Too often, the government is only interested in hearing from certain people on issues. 

“One of the problems that I see in Cayman is you have a very loud minority who have a myopic view on things in Cayman, and that appears to be the audience that the leadership of the country look upon for guidance,” he said. “There are thousands of people in the Cayman Islands that have views, but very few express them. What I would encourage, whether you’re a new Caymanian, a multi-generational Caymanian… this is our Cayman, and the only way we can protect it and make it the sort of place we want to live in is to speak up, stand out and let your voices be heard.” 



During his address at the Chamber’s Legislative Luncheon, Moxam spoke about the need for accountability in government, something that did not go over well with many of the senior civil servants and Cabinet ministers in the audience. The lack of accountability in government is an issue Moxam feels very strongly about.  

“Accountability in this country is long overdue,” he said, adding that accountability is lacking at multiple levels in government. “There needs to be a cultural shift in the way we operate as a country.” 

He said that it seems that people in government have become comfortable with the lack of accountability. 

“Complacency and [poor] decisions and the maladministration costs us all,” he said. “If people were to run their ministries and their departments knowing they were going to be held accountable, we’d see different results, but it’s a very complacent environment where you don’t have to be a high performer, you just have to be there and you have a chance to be the head of that eventually.” 

Commenting on recent remarks by the Ministry of Finance’s Chief Secretary Ken Jefferson that shame was the only consequence for chief officers and chief financial officers not abiding by their obligations as set out in the Public Management and Finance Law, Moxam said the lack of accountability is systemic in the public sector. 

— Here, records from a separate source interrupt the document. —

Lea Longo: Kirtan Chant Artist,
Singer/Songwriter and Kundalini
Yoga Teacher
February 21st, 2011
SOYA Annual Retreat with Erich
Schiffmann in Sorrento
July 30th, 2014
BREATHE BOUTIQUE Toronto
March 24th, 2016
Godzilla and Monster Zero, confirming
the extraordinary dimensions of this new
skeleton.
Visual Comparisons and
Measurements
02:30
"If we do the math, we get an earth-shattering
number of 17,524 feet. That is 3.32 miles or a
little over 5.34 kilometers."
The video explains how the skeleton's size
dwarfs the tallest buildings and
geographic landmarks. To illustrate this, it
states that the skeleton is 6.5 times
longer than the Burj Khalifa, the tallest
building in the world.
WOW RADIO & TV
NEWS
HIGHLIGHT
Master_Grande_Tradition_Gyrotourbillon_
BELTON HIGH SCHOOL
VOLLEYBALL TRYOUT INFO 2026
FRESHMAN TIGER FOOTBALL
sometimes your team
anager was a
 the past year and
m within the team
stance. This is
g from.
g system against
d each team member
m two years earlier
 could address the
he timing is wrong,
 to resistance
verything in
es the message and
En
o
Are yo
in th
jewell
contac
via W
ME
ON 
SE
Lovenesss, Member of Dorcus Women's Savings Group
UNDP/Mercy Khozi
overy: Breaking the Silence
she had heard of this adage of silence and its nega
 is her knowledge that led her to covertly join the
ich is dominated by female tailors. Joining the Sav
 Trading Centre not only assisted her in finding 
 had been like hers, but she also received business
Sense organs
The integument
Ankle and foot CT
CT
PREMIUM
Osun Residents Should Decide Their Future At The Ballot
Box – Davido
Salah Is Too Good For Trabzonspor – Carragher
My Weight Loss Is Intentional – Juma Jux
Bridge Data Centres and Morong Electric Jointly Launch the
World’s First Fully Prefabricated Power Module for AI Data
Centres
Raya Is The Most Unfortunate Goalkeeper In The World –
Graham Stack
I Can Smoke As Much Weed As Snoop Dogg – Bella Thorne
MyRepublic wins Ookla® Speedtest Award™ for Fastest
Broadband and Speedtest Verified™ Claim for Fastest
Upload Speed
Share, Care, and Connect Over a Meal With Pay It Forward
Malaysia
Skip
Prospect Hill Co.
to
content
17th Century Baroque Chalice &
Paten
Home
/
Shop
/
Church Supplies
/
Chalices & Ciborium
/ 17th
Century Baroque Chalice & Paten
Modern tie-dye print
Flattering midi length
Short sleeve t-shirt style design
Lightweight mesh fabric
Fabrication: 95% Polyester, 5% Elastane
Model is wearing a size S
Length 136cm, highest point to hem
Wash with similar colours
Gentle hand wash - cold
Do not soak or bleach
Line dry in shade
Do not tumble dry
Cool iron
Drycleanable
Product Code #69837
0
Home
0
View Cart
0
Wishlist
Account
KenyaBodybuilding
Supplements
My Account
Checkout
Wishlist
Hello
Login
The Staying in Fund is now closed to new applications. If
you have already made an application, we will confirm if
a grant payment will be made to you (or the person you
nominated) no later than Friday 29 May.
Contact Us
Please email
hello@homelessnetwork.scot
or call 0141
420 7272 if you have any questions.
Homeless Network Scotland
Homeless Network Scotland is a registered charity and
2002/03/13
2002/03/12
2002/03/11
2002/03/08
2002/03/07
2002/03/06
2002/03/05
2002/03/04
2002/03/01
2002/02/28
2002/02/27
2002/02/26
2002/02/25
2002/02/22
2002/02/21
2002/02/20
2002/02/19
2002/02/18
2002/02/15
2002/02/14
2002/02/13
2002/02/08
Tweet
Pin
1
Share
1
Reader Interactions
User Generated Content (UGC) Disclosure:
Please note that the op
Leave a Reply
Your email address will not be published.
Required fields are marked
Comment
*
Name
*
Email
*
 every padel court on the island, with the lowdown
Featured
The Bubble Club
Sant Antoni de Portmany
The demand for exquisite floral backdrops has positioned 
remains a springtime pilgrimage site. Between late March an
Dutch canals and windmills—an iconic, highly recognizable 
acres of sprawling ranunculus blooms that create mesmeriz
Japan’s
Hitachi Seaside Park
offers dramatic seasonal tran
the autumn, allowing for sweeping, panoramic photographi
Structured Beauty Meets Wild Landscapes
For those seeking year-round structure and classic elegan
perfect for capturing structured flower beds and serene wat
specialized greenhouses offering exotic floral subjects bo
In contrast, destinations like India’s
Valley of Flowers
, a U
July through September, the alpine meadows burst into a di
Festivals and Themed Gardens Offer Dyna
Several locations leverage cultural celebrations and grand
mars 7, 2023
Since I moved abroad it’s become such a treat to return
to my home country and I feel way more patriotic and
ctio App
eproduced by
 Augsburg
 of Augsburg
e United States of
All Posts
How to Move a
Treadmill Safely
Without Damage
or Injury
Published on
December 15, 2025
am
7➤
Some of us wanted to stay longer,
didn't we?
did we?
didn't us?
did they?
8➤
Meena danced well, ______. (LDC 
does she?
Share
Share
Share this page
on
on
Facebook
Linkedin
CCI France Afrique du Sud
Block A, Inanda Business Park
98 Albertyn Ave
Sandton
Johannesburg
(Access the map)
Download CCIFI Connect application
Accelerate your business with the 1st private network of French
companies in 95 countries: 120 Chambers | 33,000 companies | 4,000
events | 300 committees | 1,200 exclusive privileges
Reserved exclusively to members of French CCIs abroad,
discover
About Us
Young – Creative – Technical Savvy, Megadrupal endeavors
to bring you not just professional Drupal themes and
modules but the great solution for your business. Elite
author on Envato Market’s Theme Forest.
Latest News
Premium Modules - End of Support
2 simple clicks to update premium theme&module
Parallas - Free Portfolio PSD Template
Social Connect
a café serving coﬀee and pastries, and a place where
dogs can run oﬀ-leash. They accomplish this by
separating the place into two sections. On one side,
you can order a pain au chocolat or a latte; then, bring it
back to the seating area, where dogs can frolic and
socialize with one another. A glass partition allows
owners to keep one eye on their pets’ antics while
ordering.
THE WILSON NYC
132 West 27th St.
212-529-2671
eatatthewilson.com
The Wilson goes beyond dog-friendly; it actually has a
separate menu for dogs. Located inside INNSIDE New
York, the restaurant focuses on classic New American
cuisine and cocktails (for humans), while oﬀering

“If the only recourse is to embarrass somebody by naming and shaming and there is no real consequence for not performing, nothing will change,” he said. “There has to be a consequence and sanctioning in order for there to be a shift in the attitude and the way things happen, but that has to start from the very top. You can’t hold a guy on the lowest rung accountable, but the individual earning the most money in the department or the ministry is out to lunch for six hours of the day or not performing.” 

Moxam said reform of the public sector is essential because Cayman can’t afford for the current system to continue. 

“Hold people accountable – chief officers, CFOs, deputies, [heads of department], everyone in statutory authorities and government-owned companies,” he said. “That level of accountability has to extend beyond our friends. Everybody needs to be held to the same standard. It needs to be fair. It needs to be transparent, and it needs to be applicable to all persons in the system, not just those we don’t like.” 

Without public sector reform, Moxam sees a bleak alternative. 

“In my personal opinion, if the current status quo and model continues, there’s a certain inevitability to direct taxation,” he said. “Just look at the numbers; the numbers don’t lie. Anyone who runs a business, or has any form of common sense, can tell you there’s a life span on [the current way of doing things] given the level of debt we have as a country, given how money is spent and how budgets get allotted.  

“We need an alternative or a new vision for economic survival in Cayman because there’s a shortfall that nobody’s addressing.”